そんな風に携の行動に不満を感じる自分がもっとイヤだ。携もシャールさんも何も悪いことしてないのに、勝手に俺がイライラして寂しくなって、そんで泣いて会長と辰に迷惑掛けて。
もうこんな自分、どっか行け! はずかし過ぎるから!
手摺から肘を外すと、両手で握り締めてそのまま体を後ろに引いては屈伸したり背中を伸ばしたりとストレッチした。
うん、体動かすって気持ちいいな。明日からでも遅くないから、朝早く起きてジョグしよう。智洋も誘ってさ。
今すぐにでも外に飛び出して行きたい気持ちを抑えて、室内で出来る筋トレを色々やってみた。
大臀筋、中臀筋あたり集中的にして、スクワットして腕立てして。動きながら筋肉に意識を集中させるのがいいって習ったから、他に何も考えなくて済む。思いつくままに試しているとあっという間に食堂に行く時間になった。
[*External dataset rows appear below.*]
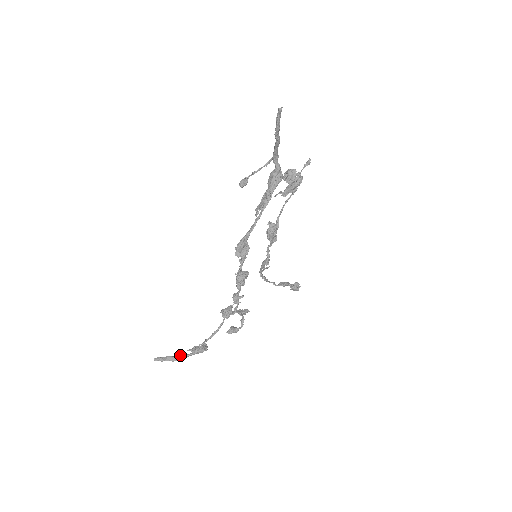
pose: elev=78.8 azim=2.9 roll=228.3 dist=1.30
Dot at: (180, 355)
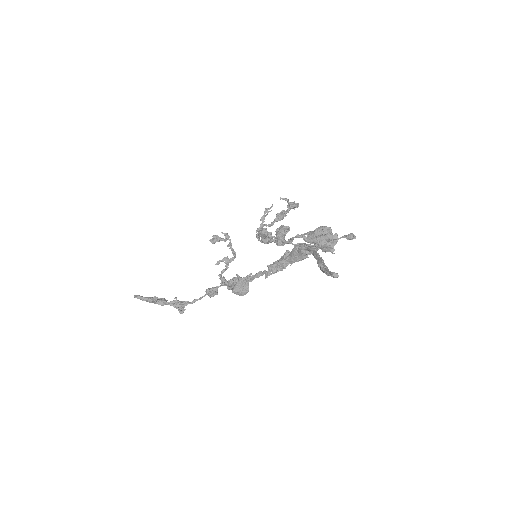
Dot at: (160, 304)
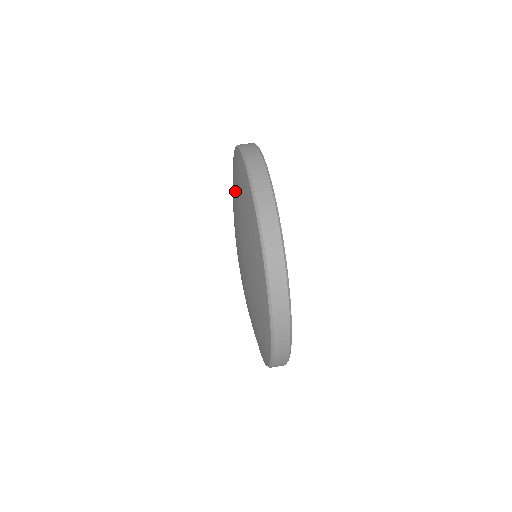
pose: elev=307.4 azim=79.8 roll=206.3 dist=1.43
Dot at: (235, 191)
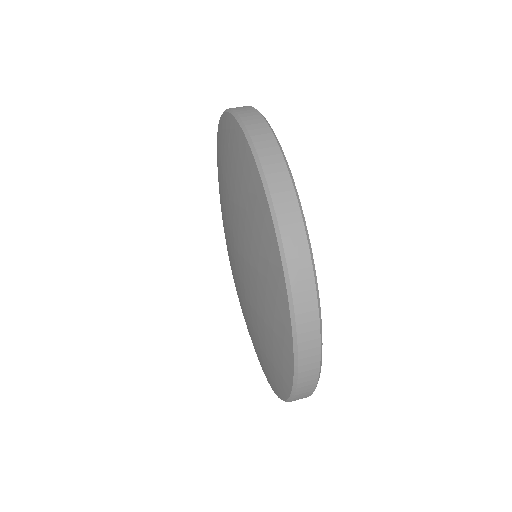
Dot at: (220, 182)
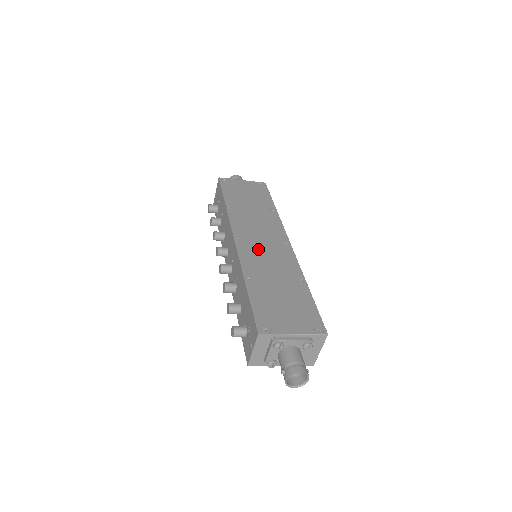
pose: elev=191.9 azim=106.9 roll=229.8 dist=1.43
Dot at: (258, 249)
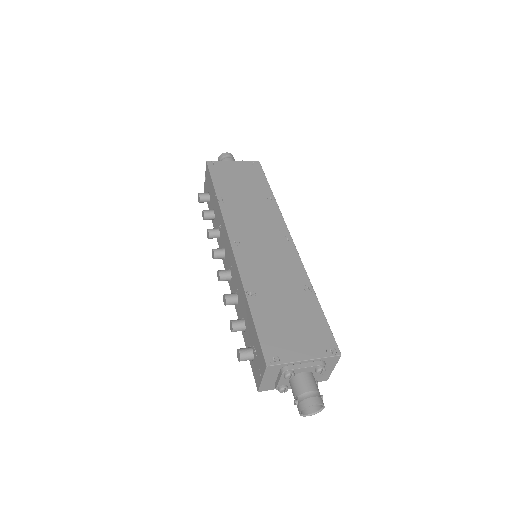
Dot at: (258, 253)
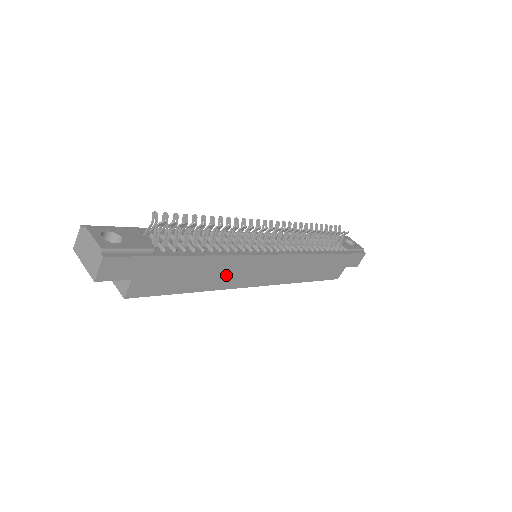
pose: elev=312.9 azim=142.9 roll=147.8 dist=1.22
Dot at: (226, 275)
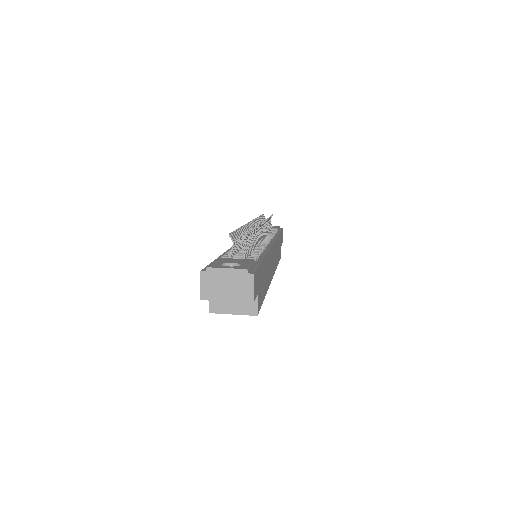
Dot at: (269, 272)
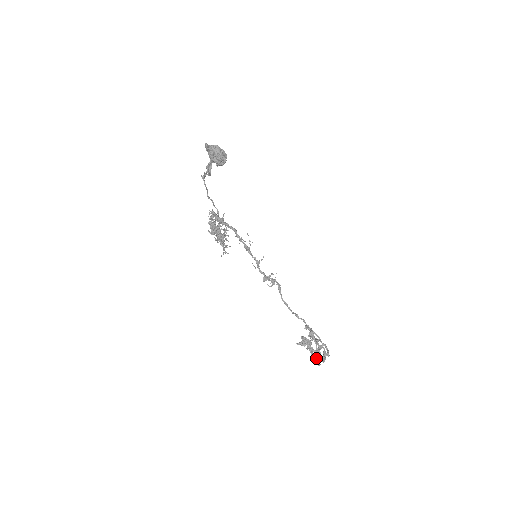
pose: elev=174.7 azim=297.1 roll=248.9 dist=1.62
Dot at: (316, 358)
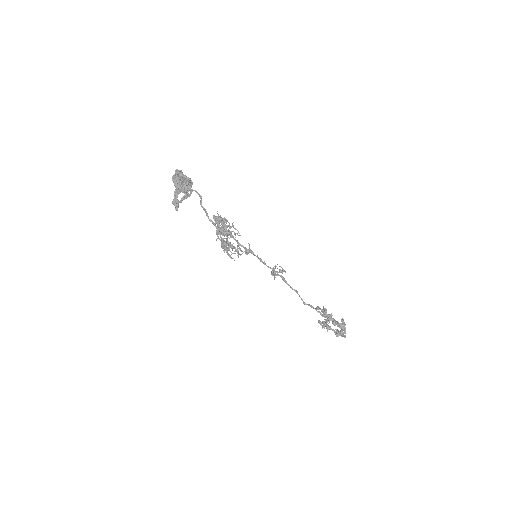
Dot at: (339, 332)
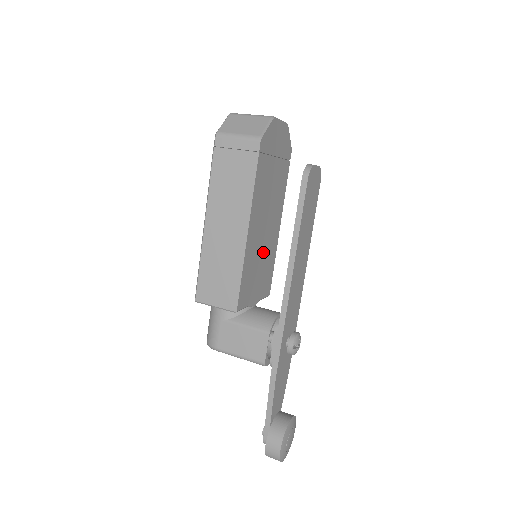
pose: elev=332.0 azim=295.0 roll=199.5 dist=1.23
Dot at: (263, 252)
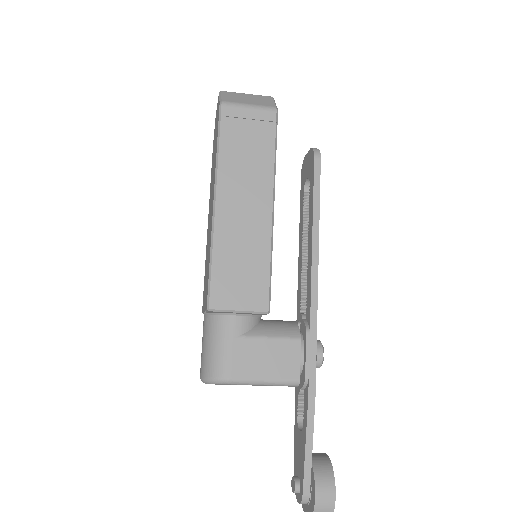
Dot at: occluded
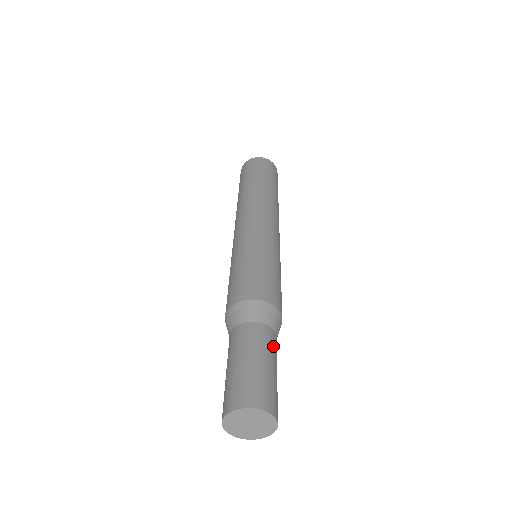
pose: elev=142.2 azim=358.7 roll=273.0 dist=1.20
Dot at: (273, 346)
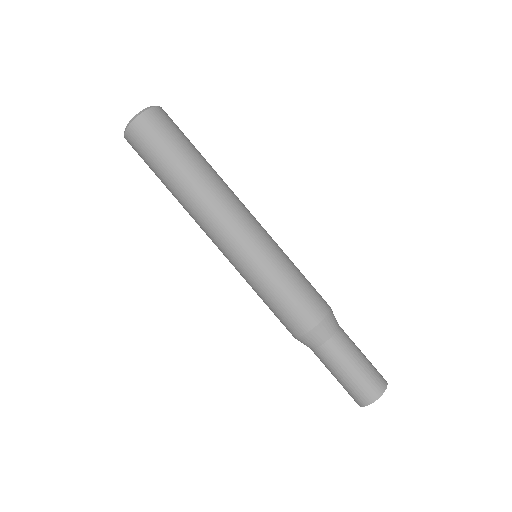
Dot at: (348, 343)
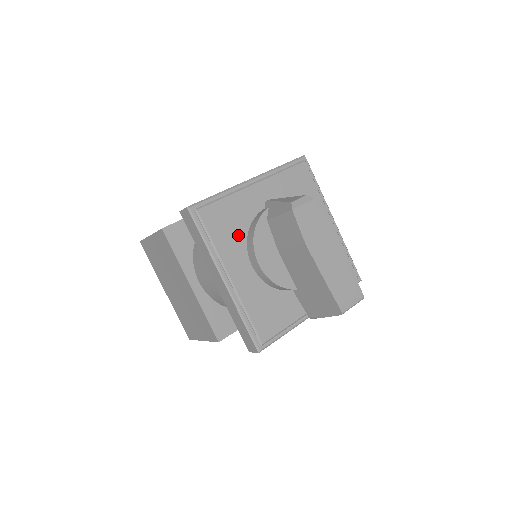
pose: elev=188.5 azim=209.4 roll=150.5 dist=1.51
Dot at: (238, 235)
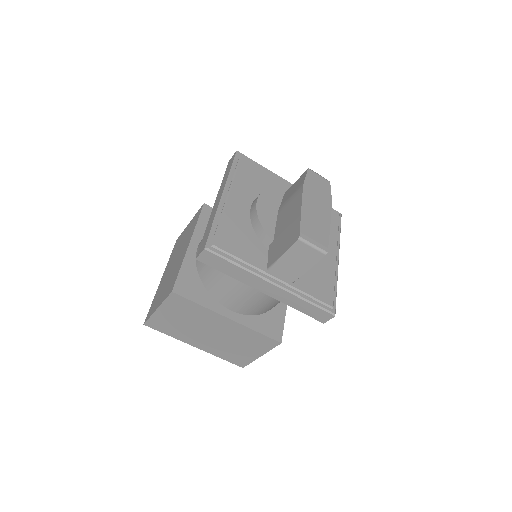
Dot at: (257, 188)
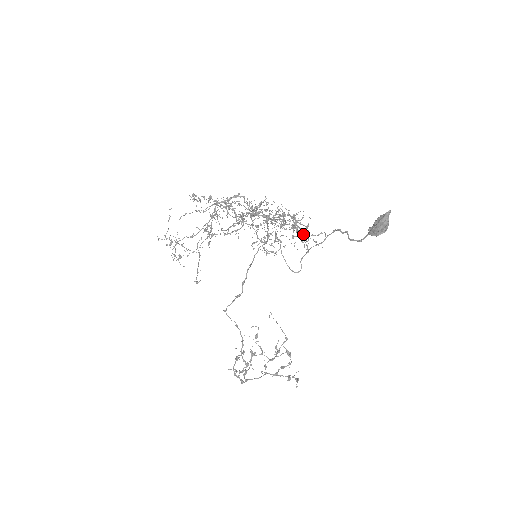
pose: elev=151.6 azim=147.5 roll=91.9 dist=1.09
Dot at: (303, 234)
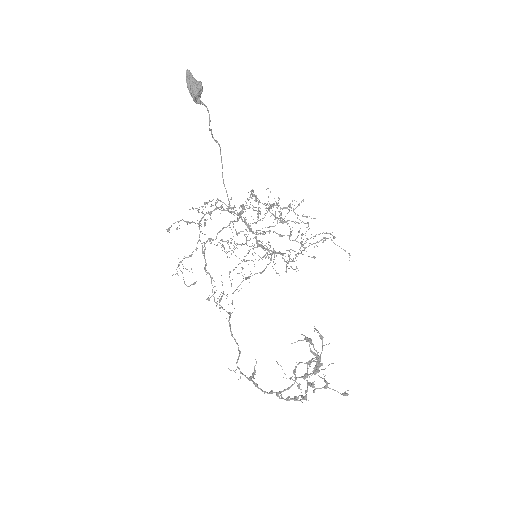
Dot at: occluded
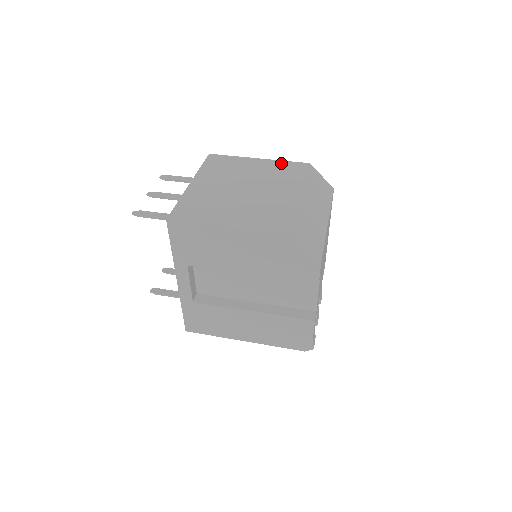
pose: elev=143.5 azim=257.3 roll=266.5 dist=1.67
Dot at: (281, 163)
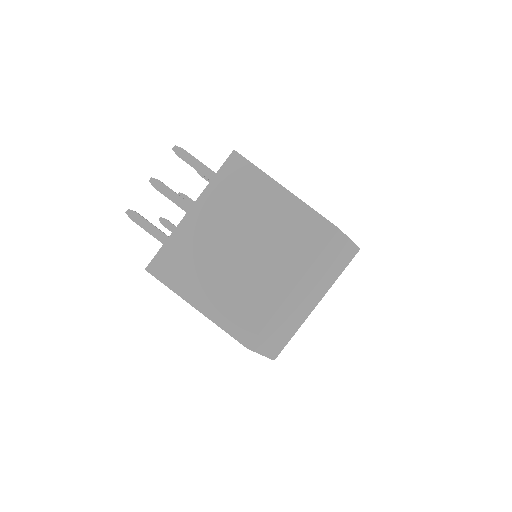
Dot at: (306, 213)
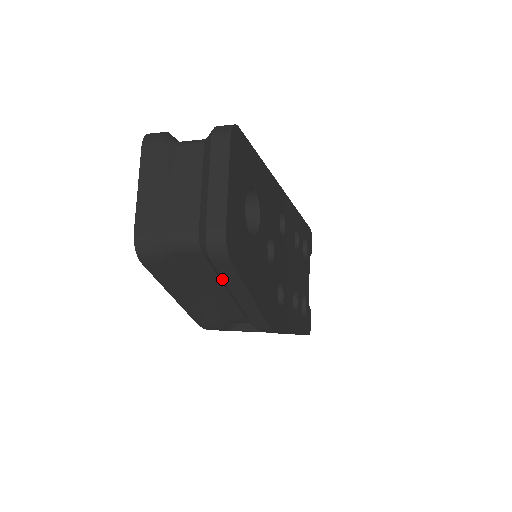
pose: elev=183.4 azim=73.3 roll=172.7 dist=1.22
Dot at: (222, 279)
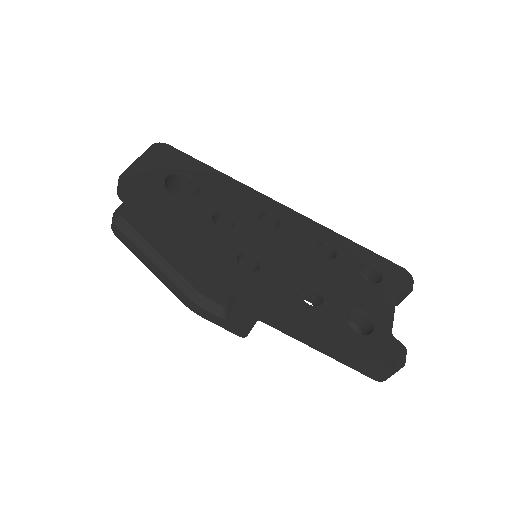
Dot at: (139, 217)
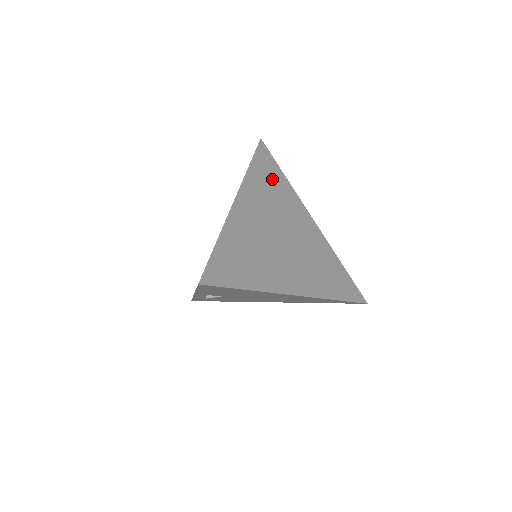
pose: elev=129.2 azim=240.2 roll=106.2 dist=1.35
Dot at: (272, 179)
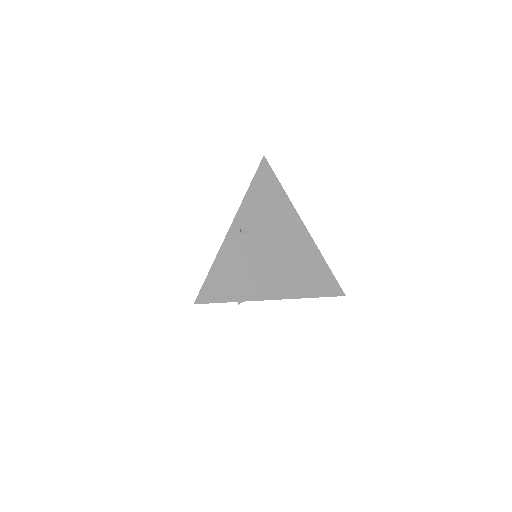
Dot at: occluded
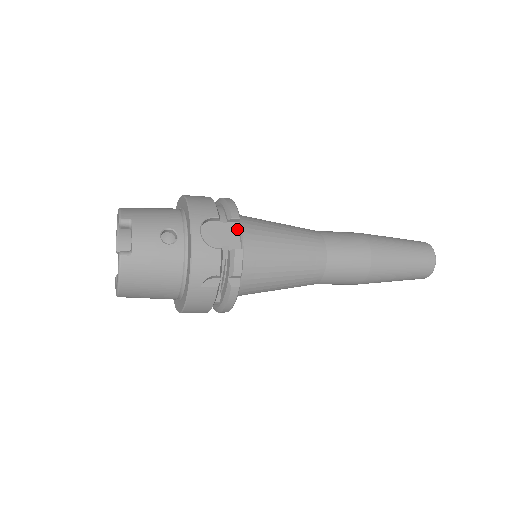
智洋が帰ってくるのと食べ終えるのと入れ違いみたいになっちゃって、また早目に遊戯室に向かう。入った途端、中に居た辰と目が合っちゃって。勿論いつも通り先輩たちも撞いてたんだけど、いち早く気付いたのが辰で。瞬間的にボッと音がしそうなほどに赤面しちゃってた。
「あれ、カズくんどうしたの」
「具合でも悪いのか」
金髪王子と浩司先輩にも見られてしまった。うわあっ。
いますぐ回れ右して出て行きたい……。
「な、なんでもないです……っ」
見ないでー! て叫びたい。けどそれはあまりにも変だから、視線を外して俯き加減にじりじりと壁際に寄って行く。
静まれ! 心臓! 早く顔色戻れ!
なんていうか、昨日のあれやこれやがですね……そう、キスとかね、思い出さなくてもいいようなエロい顔とか辰の顔見たら瞬間的にパーッと思い出しちゃって、ついでに自分の失態も思い出してすっげー恥ずかしくなったわけで。
だって、ぐしょぐしょの泣き顔も、いくときの情けない顔も、普通は他人に見せないような場所も全部全部見られて。ここに来るまでうっかり辰も来るかもしれないこと忘れてたなんて、なんという体たらく。
そうだよな、彼女と別れたから、帰省する必要ねえんだもんな。バイクで帰って、多分昨夜もあの後走りに行ったんだよな。
壁際に寄っただけじゃ飽き足らずに壁にぺったりと張り付いて、額をコルクの壁に押し付けて唸っていると、当然のように三人とも寄ってきちゃって逃げ道がない感じで囲まれてしまいました……。